Ortega escribió en 1935:
“No he sido nunca nacionalista; pero he sido siempre nacional, y esto significa para mí sentir un entusiasmo siempre renaciente ante las dos docenas de cosas españolas que están verdaderamente bien y un odio inextinguible hacia todo lo demás que está verdaderamente mal. Claro es que este amor y este odio ejercitan su contraria operación sobre un fondo de radical solidaridad con todo lo que ha sido y es el pueblo a que pertenezco”.
Se quiera o no, cada uno pertenece a una nación, lo que significa heredar una historia y haber mamado unas tradiciones y modos de ser. Las naciones, no obstante, no son entes estáticos, sino proyectos de futuro desde un punto presente que es herencia de un pasado. En todo momento es una construcción de los ciudadanos mediante un plebiscito de todos los días y de cada momento.
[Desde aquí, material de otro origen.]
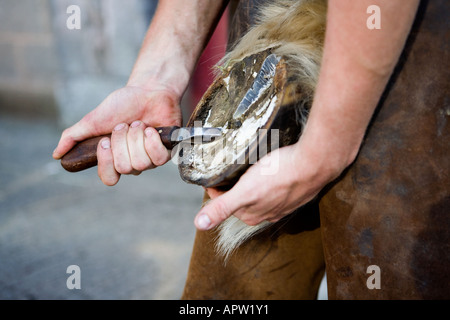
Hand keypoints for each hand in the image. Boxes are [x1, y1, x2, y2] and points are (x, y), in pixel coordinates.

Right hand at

En España, un buen número de intelectuales de izquierdas sienten desafección a todo lo que suene a nacionalismo español por la apropiación que de la idea de nación española hizo el franquismo, heredero de esa España de “cerrado y sacristía” que criticó Antonio Machado; una idea de España excluyente no admite alternativas y tilda a “los otros” de “anti-España”.
Hoy la idea de una nación española está desprestigiada, especialmente en los “territorios” donde el control de la educación por partidos nacionalistas excluyentes ha permitido acentuar (en una manipulación de la historia) el origen histórico de nuestro presente.
La ignorancia generalizada hace el resto.
España como nación no es comprensible sin la integración de todos sus pueblos y sus culturas que forman parte de su “cultura común”.